(Collected data)
• • •

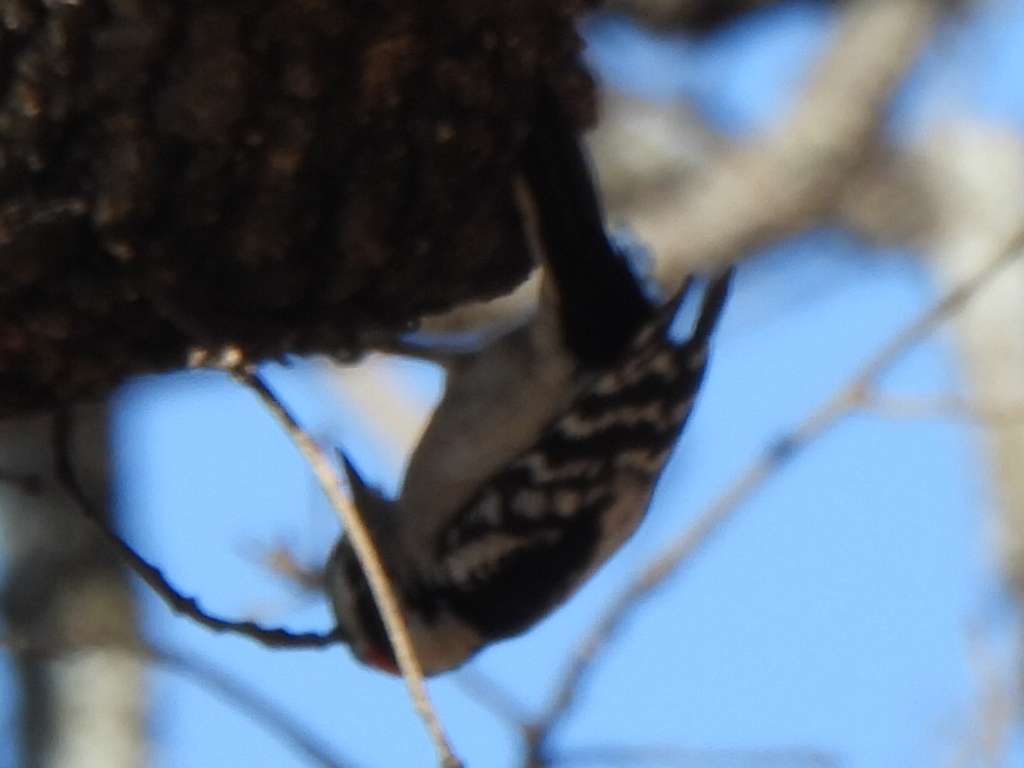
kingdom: Animalia
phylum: Chordata
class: Aves
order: Piciformes
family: Picidae
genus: Dryobates
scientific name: Dryobates pubescens
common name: Downy woodpecker
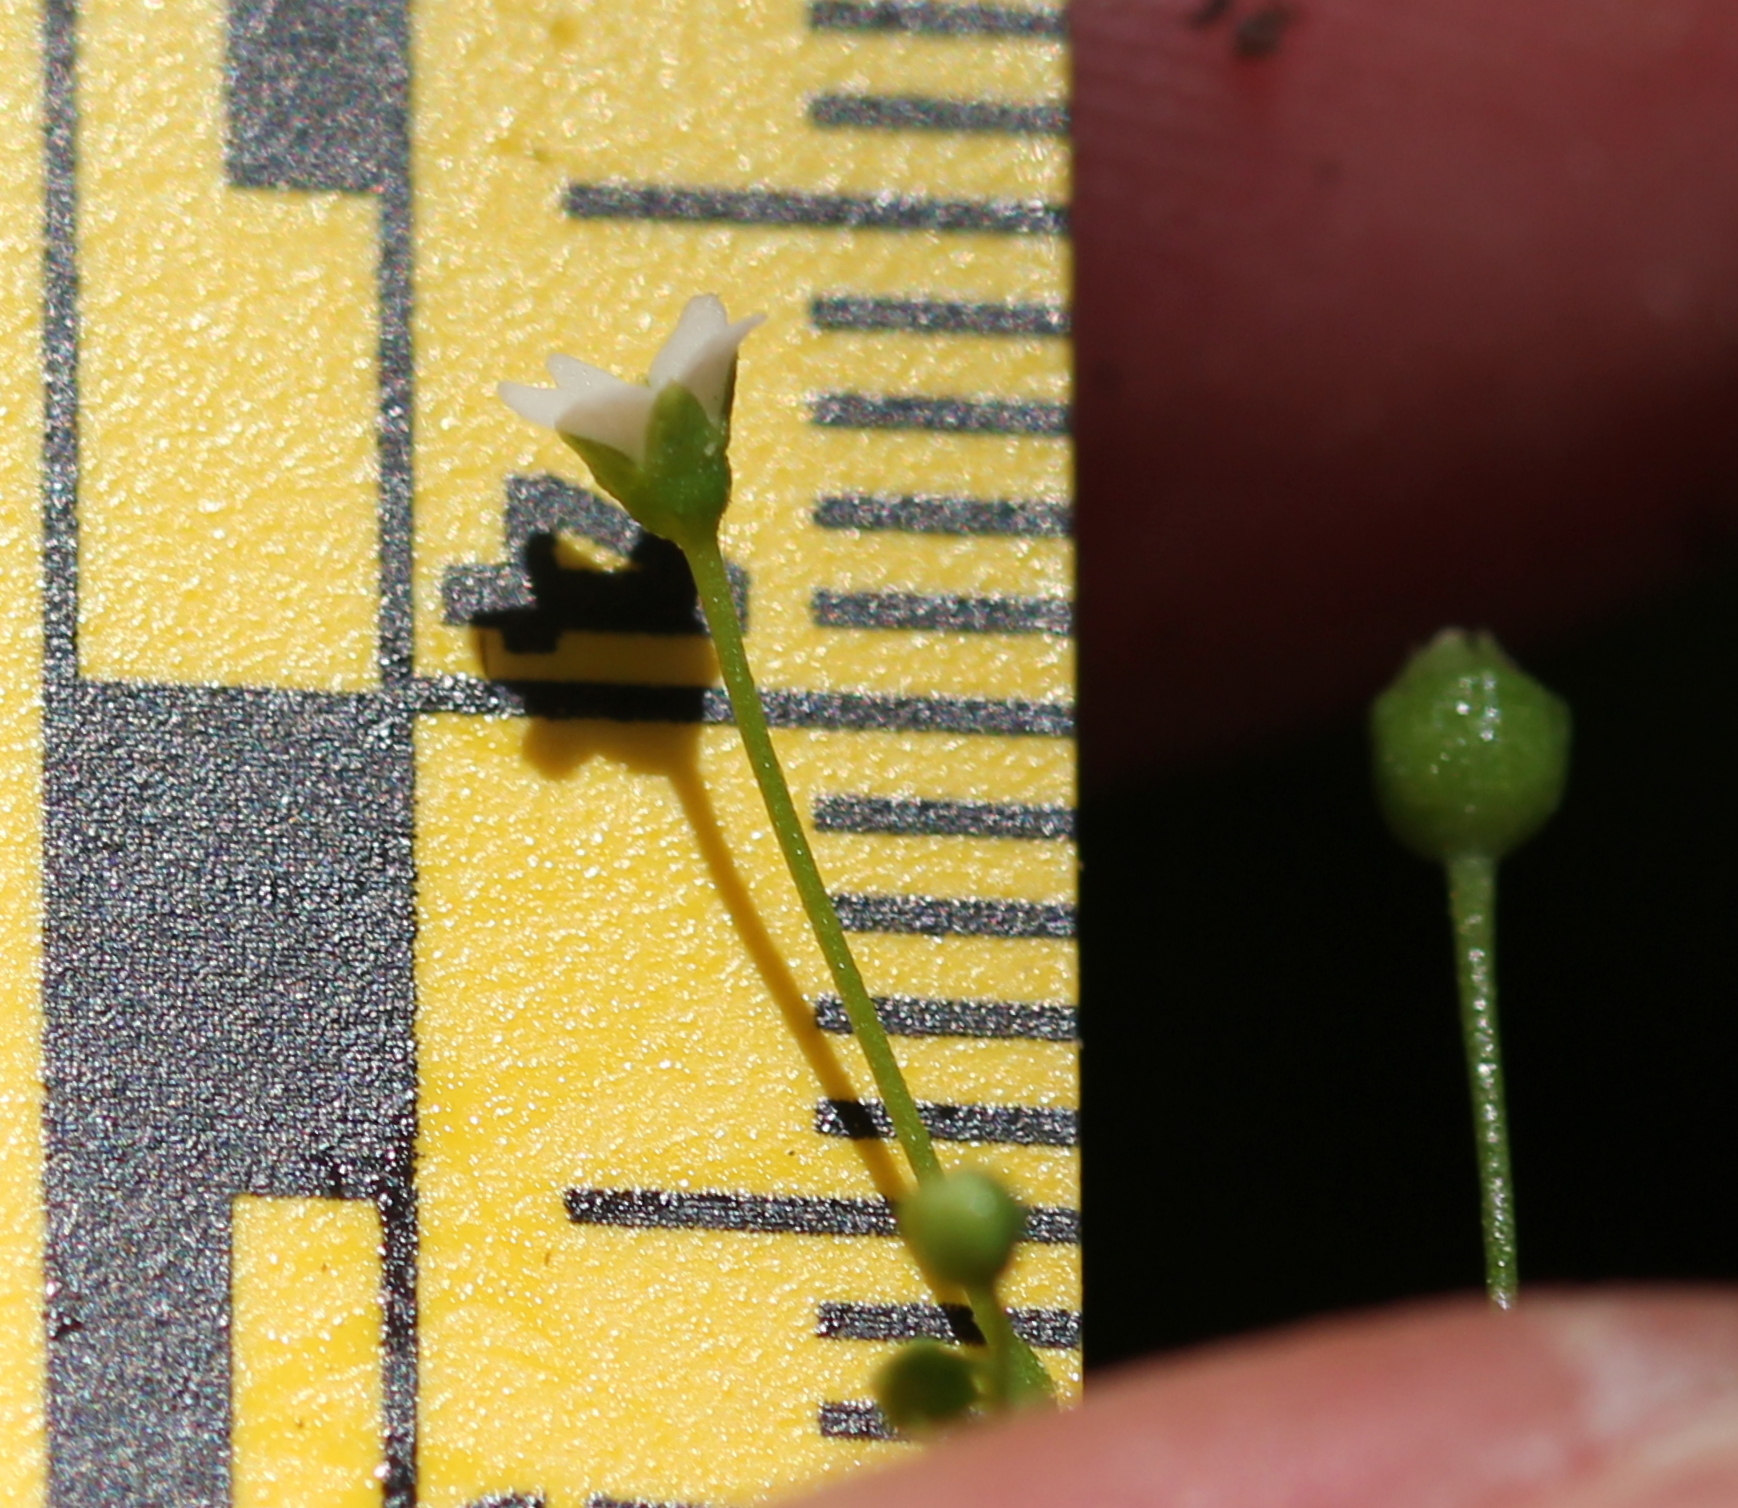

• • •

__TO BE DONE__. Copy out the lines from every item above word for word, and leave out the pictures.

__TASK RESULT__.
kingdom: Animalia
phylum: Chordata
class: Aves
order: Piciformes
family: Picidae
genus: Dryobates
scientific name: Dryobates pubescens
common name: Downy woodpecker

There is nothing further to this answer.